할 일 => 아래 기록의 모든 줄을 다시 쓰되, "common name"을 "vernacular name"로 바꾸고 나머지는 그대로 두세요.

기록 목록 =>
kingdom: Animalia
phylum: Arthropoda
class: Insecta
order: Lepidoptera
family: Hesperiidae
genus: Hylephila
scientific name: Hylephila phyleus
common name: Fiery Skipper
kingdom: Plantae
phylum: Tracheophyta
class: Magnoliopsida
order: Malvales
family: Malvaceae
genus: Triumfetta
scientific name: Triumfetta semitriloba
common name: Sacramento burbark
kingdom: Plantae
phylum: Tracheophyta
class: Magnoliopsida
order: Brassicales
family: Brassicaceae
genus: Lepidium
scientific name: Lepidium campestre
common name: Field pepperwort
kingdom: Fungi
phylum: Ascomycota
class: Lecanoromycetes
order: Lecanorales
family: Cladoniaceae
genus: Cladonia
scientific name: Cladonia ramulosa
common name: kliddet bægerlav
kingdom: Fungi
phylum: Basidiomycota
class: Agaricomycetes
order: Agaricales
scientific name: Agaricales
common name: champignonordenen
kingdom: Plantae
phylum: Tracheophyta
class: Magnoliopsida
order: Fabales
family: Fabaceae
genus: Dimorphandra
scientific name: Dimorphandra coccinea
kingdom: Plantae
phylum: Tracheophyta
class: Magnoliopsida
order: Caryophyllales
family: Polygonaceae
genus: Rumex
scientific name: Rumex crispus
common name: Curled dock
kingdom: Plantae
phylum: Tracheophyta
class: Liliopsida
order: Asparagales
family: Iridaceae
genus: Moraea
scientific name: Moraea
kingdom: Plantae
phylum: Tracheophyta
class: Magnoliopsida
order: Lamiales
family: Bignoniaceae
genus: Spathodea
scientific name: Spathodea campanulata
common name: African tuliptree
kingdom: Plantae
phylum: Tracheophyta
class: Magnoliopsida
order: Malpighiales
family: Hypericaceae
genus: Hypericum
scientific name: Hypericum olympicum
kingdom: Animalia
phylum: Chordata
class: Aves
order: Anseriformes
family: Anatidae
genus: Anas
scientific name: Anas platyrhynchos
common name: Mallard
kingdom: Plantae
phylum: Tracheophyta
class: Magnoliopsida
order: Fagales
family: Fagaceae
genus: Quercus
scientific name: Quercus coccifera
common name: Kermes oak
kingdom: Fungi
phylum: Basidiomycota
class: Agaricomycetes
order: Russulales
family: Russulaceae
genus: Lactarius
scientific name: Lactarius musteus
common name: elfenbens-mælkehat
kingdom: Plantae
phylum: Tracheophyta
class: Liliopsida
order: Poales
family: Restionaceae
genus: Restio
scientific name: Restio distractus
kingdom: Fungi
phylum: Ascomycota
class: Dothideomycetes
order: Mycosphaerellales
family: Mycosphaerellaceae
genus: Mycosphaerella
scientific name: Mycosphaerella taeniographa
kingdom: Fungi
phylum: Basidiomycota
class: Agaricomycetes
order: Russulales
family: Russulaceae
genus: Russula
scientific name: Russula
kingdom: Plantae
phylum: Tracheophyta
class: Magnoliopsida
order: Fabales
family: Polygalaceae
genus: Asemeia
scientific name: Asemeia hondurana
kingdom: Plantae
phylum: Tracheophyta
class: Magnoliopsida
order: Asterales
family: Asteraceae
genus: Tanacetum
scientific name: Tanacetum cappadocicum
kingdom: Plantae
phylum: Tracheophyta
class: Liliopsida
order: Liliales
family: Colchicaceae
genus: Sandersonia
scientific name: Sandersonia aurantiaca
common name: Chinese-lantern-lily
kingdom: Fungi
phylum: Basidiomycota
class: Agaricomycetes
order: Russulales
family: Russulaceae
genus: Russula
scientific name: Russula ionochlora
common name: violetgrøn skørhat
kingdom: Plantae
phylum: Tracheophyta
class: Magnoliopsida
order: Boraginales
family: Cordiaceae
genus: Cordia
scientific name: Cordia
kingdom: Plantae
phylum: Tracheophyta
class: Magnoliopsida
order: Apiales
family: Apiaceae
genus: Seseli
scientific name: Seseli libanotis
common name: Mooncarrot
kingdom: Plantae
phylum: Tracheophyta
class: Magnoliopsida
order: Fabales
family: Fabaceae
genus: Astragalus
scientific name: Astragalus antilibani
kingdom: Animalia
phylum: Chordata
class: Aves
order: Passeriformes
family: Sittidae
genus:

전체 결과 =>
kingdom: Animalia
phylum: Arthropoda
class: Insecta
order: Lepidoptera
family: Hesperiidae
genus: Hylephila
scientific name: Hylephila phyleus
vernacular name: Fiery Skipper
kingdom: Plantae
phylum: Tracheophyta
class: Magnoliopsida
order: Malvales
family: Malvaceae
genus: Triumfetta
scientific name: Triumfetta semitriloba
vernacular name: Sacramento burbark
kingdom: Plantae
phylum: Tracheophyta
class: Magnoliopsida
order: Brassicales
family: Brassicaceae
genus: Lepidium
scientific name: Lepidium campestre
vernacular name: Field pepperwort
kingdom: Fungi
phylum: Ascomycota
class: Lecanoromycetes
order: Lecanorales
family: Cladoniaceae
genus: Cladonia
scientific name: Cladonia ramulosa
vernacular name: kliddet bægerlav
kingdom: Fungi
phylum: Basidiomycota
class: Agaricomycetes
order: Agaricales
scientific name: Agaricales
vernacular name: champignonordenen
kingdom: Plantae
phylum: Tracheophyta
class: Magnoliopsida
order: Fabales
family: Fabaceae
genus: Dimorphandra
scientific name: Dimorphandra coccinea
kingdom: Plantae
phylum: Tracheophyta
class: Magnoliopsida
order: Caryophyllales
family: Polygonaceae
genus: Rumex
scientific name: Rumex crispus
vernacular name: Curled dock
kingdom: Plantae
phylum: Tracheophyta
class: Liliopsida
order: Asparagales
family: Iridaceae
genus: Moraea
scientific name: Moraea
kingdom: Plantae
phylum: Tracheophyta
class: Magnoliopsida
order: Lamiales
family: Bignoniaceae
genus: Spathodea
scientific name: Spathodea campanulata
vernacular name: African tuliptree
kingdom: Plantae
phylum: Tracheophyta
class: Magnoliopsida
order: Malpighiales
family: Hypericaceae
genus: Hypericum
scientific name: Hypericum olympicum
kingdom: Animalia
phylum: Chordata
class: Aves
order: Anseriformes
family: Anatidae
genus: Anas
scientific name: Anas platyrhynchos
vernacular name: Mallard
kingdom: Plantae
phylum: Tracheophyta
class: Magnoliopsida
order: Fagales
family: Fagaceae
genus: Quercus
scientific name: Quercus coccifera
vernacular name: Kermes oak
kingdom: Fungi
phylum: Basidiomycota
class: Agaricomycetes
order: Russulales
family: Russulaceae
genus: Lactarius
scientific name: Lactarius musteus
vernacular name: elfenbens-mælkehat
kingdom: Plantae
phylum: Tracheophyta
class: Liliopsida
order: Poales
family: Restionaceae
genus: Restio
scientific name: Restio distractus
kingdom: Fungi
phylum: Ascomycota
class: Dothideomycetes
order: Mycosphaerellales
family: Mycosphaerellaceae
genus: Mycosphaerella
scientific name: Mycosphaerella taeniographa
kingdom: Fungi
phylum: Basidiomycota
class: Agaricomycetes
order: Russulales
family: Russulaceae
genus: Russula
scientific name: Russula
kingdom: Plantae
phylum: Tracheophyta
class: Magnoliopsida
order: Fabales
family: Polygalaceae
genus: Asemeia
scientific name: Asemeia hondurana
kingdom: Plantae
phylum: Tracheophyta
class: Magnoliopsida
order: Asterales
family: Asteraceae
genus: Tanacetum
scientific name: Tanacetum cappadocicum
kingdom: Plantae
phylum: Tracheophyta
class: Liliopsida
order: Liliales
family: Colchicaceae
genus: Sandersonia
scientific name: Sandersonia aurantiaca
vernacular name: Chinese-lantern-lily
kingdom: Fungi
phylum: Basidiomycota
class: Agaricomycetes
order: Russulales
family: Russulaceae
genus: Russula
scientific name: Russula ionochlora
vernacular name: violetgrøn skørhat
kingdom: Plantae
phylum: Tracheophyta
class: Magnoliopsida
order: Boraginales
family: Cordiaceae
genus: Cordia
scientific name: Cordia
kingdom: Plantae
phylum: Tracheophyta
class: Magnoliopsida
order: Apiales
family: Apiaceae
genus: Seseli
scientific name: Seseli libanotis
vernacular name: Mooncarrot
kingdom: Plantae
phylum: Tracheophyta
class: Magnoliopsida
order: Fabales
family: Fabaceae
genus: Astragalus
scientific name: Astragalus antilibani
kingdom: Animalia
phylum: Chordata
class: Aves
order: Passeriformes
family: Sittidae
genus:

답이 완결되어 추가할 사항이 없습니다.